In past episodes, when the US economy recovered from a recession, the natural response was for the Fed to signal monetary tightening down the line – which has tended to result in pre-emptive tightening through markets before the tightening actually happens (the last significant such episode was the 2013 ‘Taper Tantrum’). Bond yields have risen in recent months as markets have tried to anticipate the Fed’s movement. But this time it might just be different, because the Fed wants to change its ‘natural’ response. The point of its recent policy review was to get rid of a structural bias for low price inflation, and instead promote the share of wages in the overall contributions to GDP – by broadening the workforce through inclusion of all social groups in the labour market. The objective is to shift the emphasis of the US economy from capital to labour, after decades of the reverse. In this sense, the Fed is fully in line with the White House agenda for changing the structure of the US economy. As such, coming out of the pandemic, we can expect not just growth but a different kind of growth than we saw before. Capital owners may perceive this as a threat, but judging by the relative stability in US stock markets, investors seem more concerned with stronger growth lifting all boats than a fraction of investors at the very top end having left a little less once the taxman has had their share.

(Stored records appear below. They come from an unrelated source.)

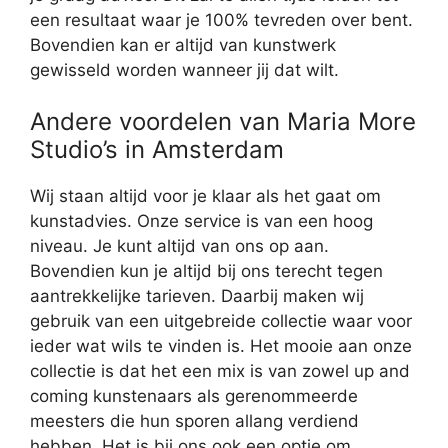
een resultaat waar je 100% tevreden over bent.
Bovendien kan er altijd van kunstwerk
gewisseld worden wanneer jij dat wilt.
Andere voordelen van Maria More
Studio’s in Amsterdam
Wij staan altijd voor je klaar als het gaat om
kunstadvies. Onze service is van een hoog
niveau. Je kunt altijd van ons op aan.
Bovendien kun je altijd bij ons terecht tegen
aantrekkelijke tarieven. Daarbij maken wij
gebruik van een uitgebreide collectie waar voor
ieder wat wils te vinden is. Het mooie aan onze
collectie is dat het een mix is van zowel up and
coming kunstenaars als gerenommeerde
meesters die hun sporen allang verdiend
hebben. Het is bij ons ook een optie om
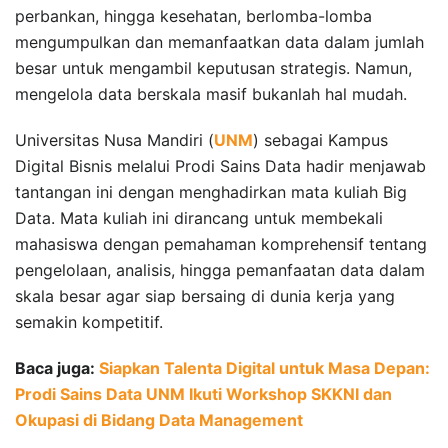
perbankan, hingga kesehatan, berlomba-lomba
mengumpulkan dan memanfaatkan data dalam jumlah
besar untuk mengambil keputusan strategis. Namun,
mengelola data berskala masif bukanlah hal mudah.
Universitas Nusa Mandiri (
UNM
) sebagai Kampus
Digital Bisnis melalui Prodi Sains Data hadir menjawab
tantangan ini dengan menghadirkan mata kuliah Big
Data. Mata kuliah ini dirancang untuk membekali
mahasiswa dengan pemahaman komprehensif tentang
pengelolaan, analisis, hingga pemanfaatan data dalam
skala besar agar siap bersaing di dunia kerja yang
semakin kompetitif.
Baca juga:
Siapkan Talenta Digital untuk Masa Depan:
Prodi Sains Data UNM Ikuti Workshop SKKNI dan
Okupasi di Bidang Data Management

Insight: Corporate spreads, or how to also value equities
Green shoots of an economic recovery are coming through all over the world, and investors are betting on a post-pandemic boom. Meanwhile, both monetary and fiscal policy is expanding, while consumers and businesses are regaining confidence to spend and invest, bringing the global economy to the boil and put upward pressure on prices – most of all in the US. But what this means for equity markets is not entirely straightforward. At the simplest level, aggregate company earnings are directly related to nominal growth, meaning any move up in prices should be matched by a move up in earnings and – in theory, and over the long-term – an increase in share prices. In this sense, equities are a ‘real’ asset: they give investors a hedge against inflation in a way that fixed coupon bonds cannot.

Inflation and real growth tend to go hand in hand, and a big push forward in real growth expectations will tend to be accompanied by a similar move in the price level. So, if long-term inflation expectations rise – all else being equal – so too will estimates for real growth. But these long-term expectations of the real growth of an economy are what drives real yields of government bonds – precisely the factor that ties in so strongly with equity prices.

A sharp rise in real bond yields has stung capital markets in the past, namely the previously mentioned ‘Taper Tantrum’ days of 2013, when a policy misstep from central banks sent real yields sharply higher, driving down risk premia and punishing stock values. Central banks have tried valiantly to reassure markets that a similar policy mistake – tightening conditions too soon – will not happen this time. But by keeping policy loose, they force up inflation expectations, thereby forcing up real growth expectations and, ultimately, real yields.

This has the potential to put pressure on equities, because long-term growth expectations are already at 20-year highs. At the moment, a sharp rise in real yields is one of the main risks to the ebullient mood in markets. We should point out that the relationship between real yields and equities does not have to remain as stable as it has done – not if, say, longer-term expectations of earnings growth swamp shorter-term concerns. But if the stability in that ratio persists, a few things that could happen have the potential to markedly change equity valuations as they stand to today, which are: a shock to real yields after a central bank mistake; a shock to corporate credit spreads after unexpected increases in corporate defaults; or an earnings shock, which would push up earnings yields by earnings increasing unexpectedly fast.

These are scenarios we will have to monitor closely over the coming months – particularly as we come out of the pandemic and the resolve of central bankers is tested. But for now, we can comfort ourselves with the reminder that, over the long-term, equities remain the most profitable asset class, and will ultimately win out if growth is strong.